[SELECTED TEXT]
I purposely took over so much caregiving time over the past two days to demonstrate to him that it’s possible to keep her calm and relatively satisfied. But it’s a lot of work.
Apparently he doesn’t care. He’d rather harangue me. This year ends with the last conversation I’ll ever try to start with him.
um…yah…I wouldn’t bother trying to speak with him about anything. And if he starts in on his own, just walk away. Talk to friends and family, not to him. Blog, email, but leave him out.
I certainly learned a long time ago, if on the phone with him, to keep it meaningless, and if he begins anything, my response is, “Well, I’m not interested in that conversation” and if I get baited, I say I have to go. I don’t feel guilty anymore and I sure as hell never let him get me riled up cuz there’s no point.
It’s all about him, so there’s no reason to engage.
You are so wonderful to read. Be well and take care of yourself…please!
Don’t know where to start. Glad that dad is in an “assisted living” home and our connection involves a couple of visits a week, projects like helping with his correspondence, going to church, breakfast at the local diner… not the awful responsibility of full time family care. Frankly, neither my brother nor my sister would be up to it and it would fall on me.
Have a healthy 2008, Elaine. Get as much time for yourself as you can.

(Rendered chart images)
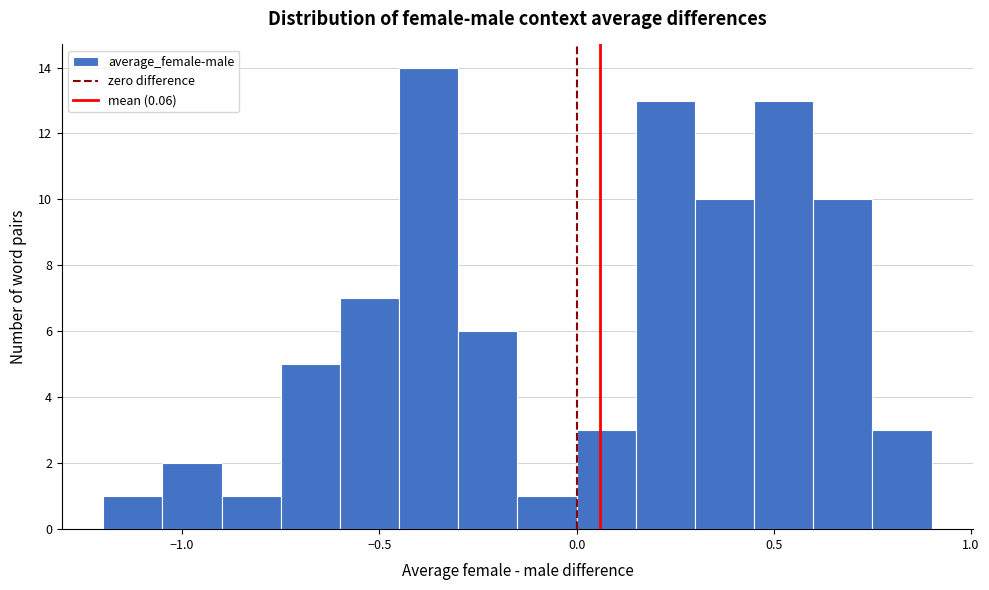

Read against the x-axis, roughly where is the centre of the tallest bar?

-0.35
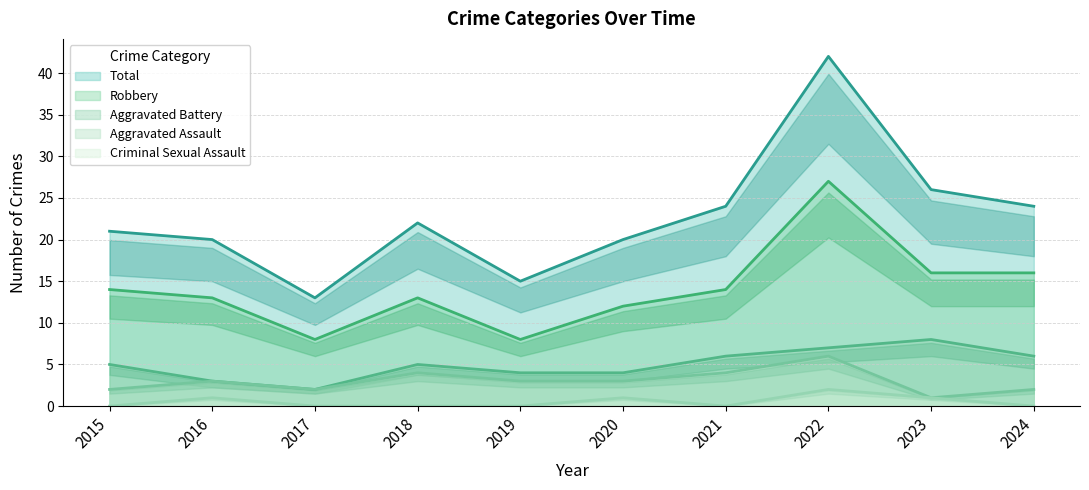

Which category has the highest value across all series?

2022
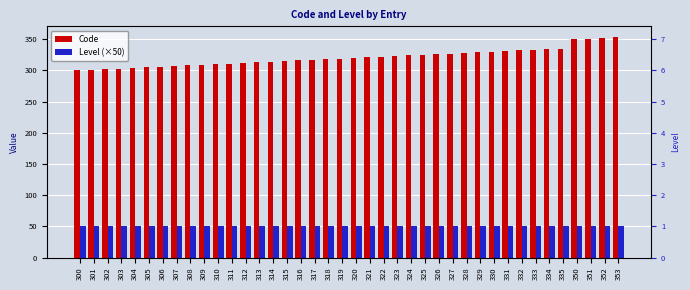

Which category has the lowest value in the Level (×50) series?

300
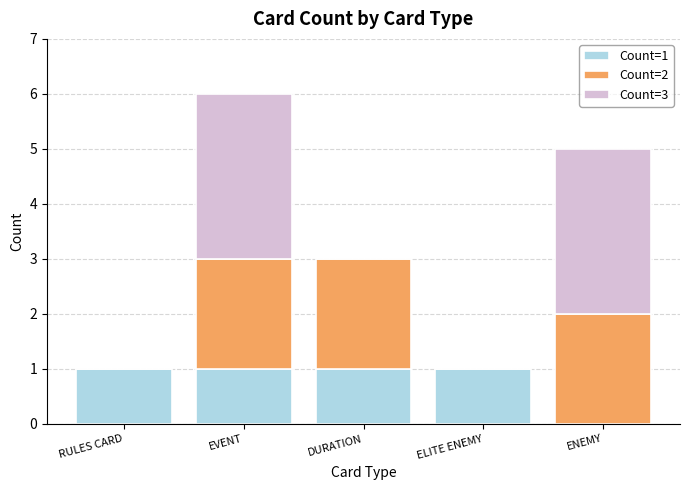

At which category is the sum across all series the highest?

EVENT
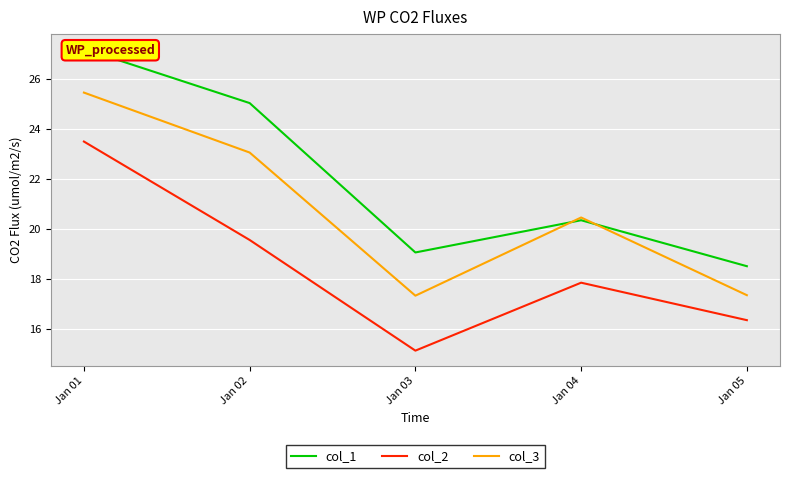

True or false: col_3 has a value of 33.1 at Jan 04.

False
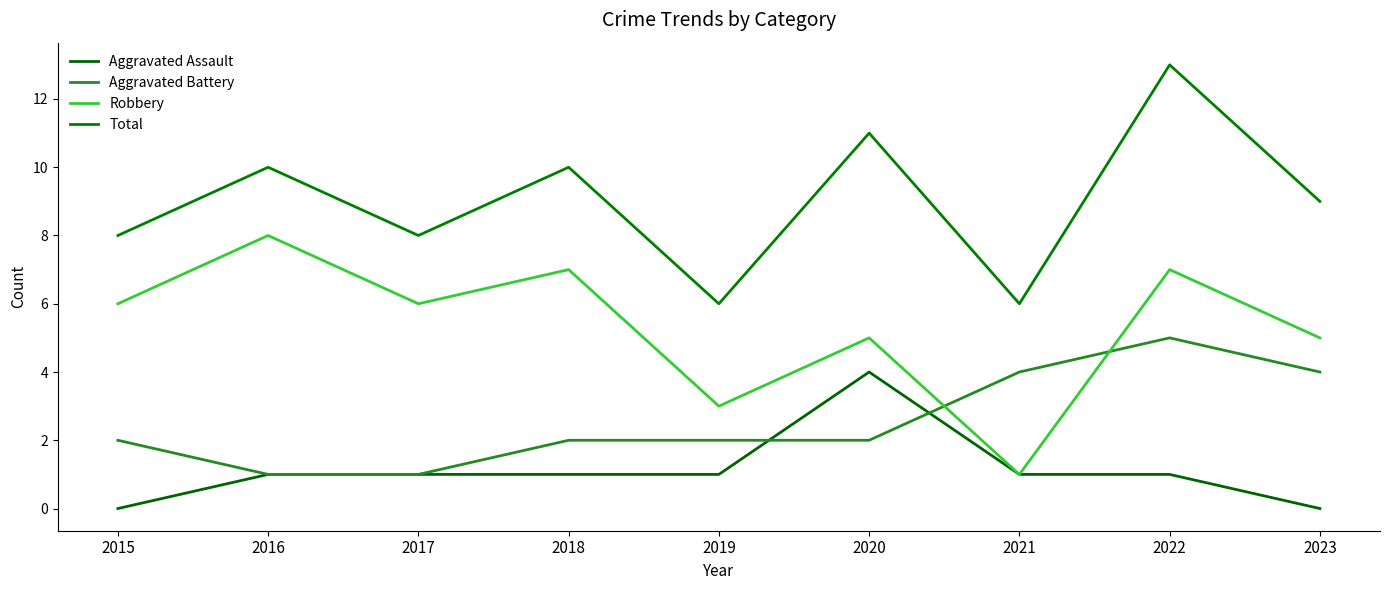

The value of Robbery at 2017 is 6. True or false?

True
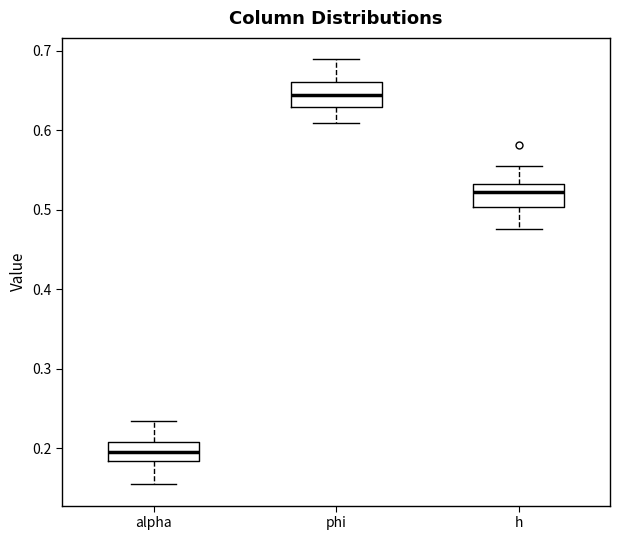

Reading left to right, read every box against the y-axis: the position of its median line, the range the box covers, and the ends of its whiskers. The values are not printed on the chart, so give them approximately, as read against the axis.

alpha: median 0.19, box 0.18 to 0.21, whiskers 0.15 to 0.23
phi: median 0.64, box 0.63 to 0.66, whiskers 0.61 to 0.69
h: median 0.52, box 0.50 to 0.53, whiskers 0.48 to 0.55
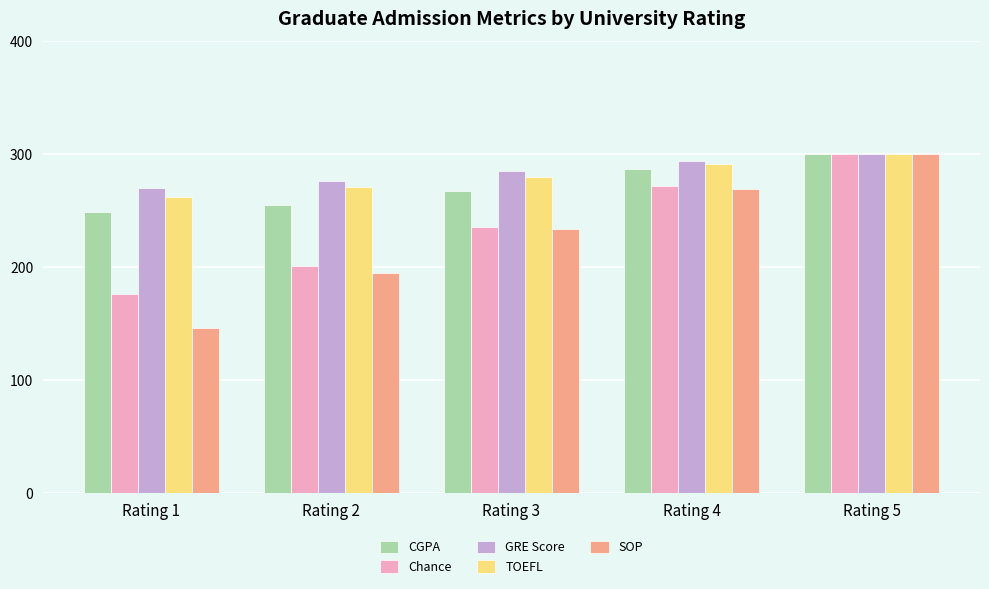

What is the value of the Chance bar at the 5th from the left?

300.0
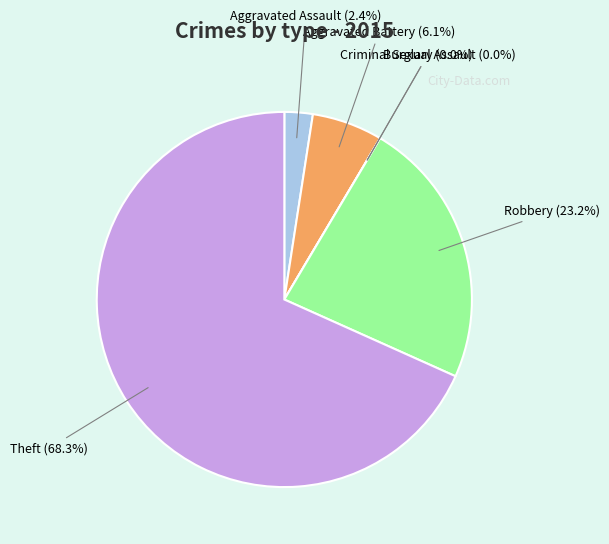

True or false: Aggravated Battery accounts for 6% of the total.

True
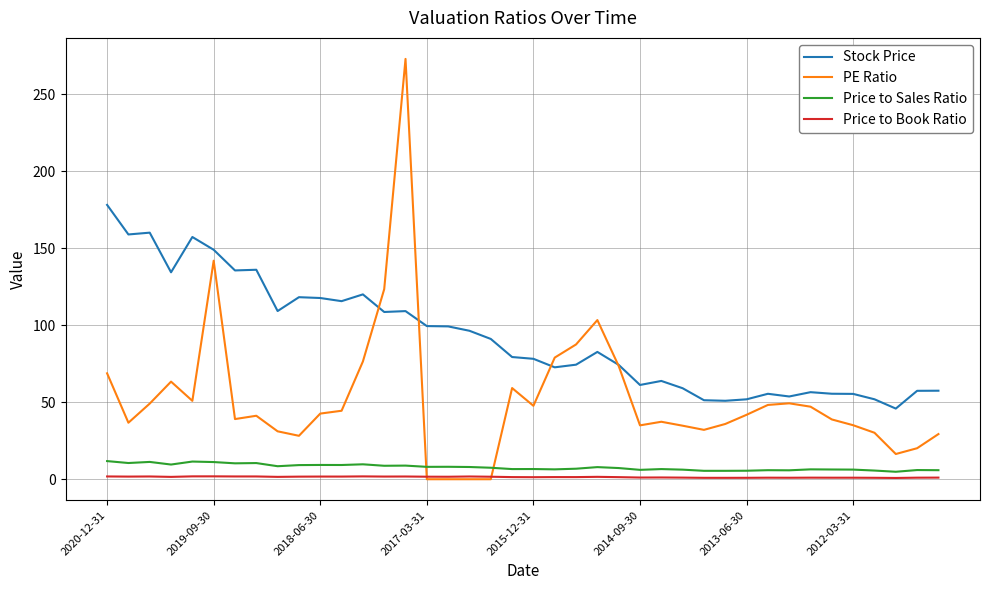

What is the average value of the PE Ratio series?

52.3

[REQUIRED ACTION 1] In the caregiving comments, why is the commenter glad that dad lives in an "assisted living" home? Answer in one to three sentences.
[REQUIRED ACTION 2] Quote the caregiving comments, starting at the words "It’s all about" and stopping after "fall on me.".

[SOLUTION 1] In the home, the commenter's connection with dad comes down to a couple of visits a week and projects such as helping with his correspondence, going to church and breakfast at the local diner. That is not the awful responsibility of full-time family care. Neither the commenter's brother nor sister would be up to that care, so it would fall on the commenter.

[SOLUTION 2]
It’s all about him, so there’s no reason to engage.
You are so wonderful to read. Be well and take care of yourself…please!
Don’t know where to start. Glad that dad is in an “assisted living” home and our connection involves a couple of visits a week, projects like helping with his correspondence, going to church, breakfast at the local diner… not the awful responsibility of full time family care. Frankly, neither my brother nor my sister would be up to it and it would fall on me.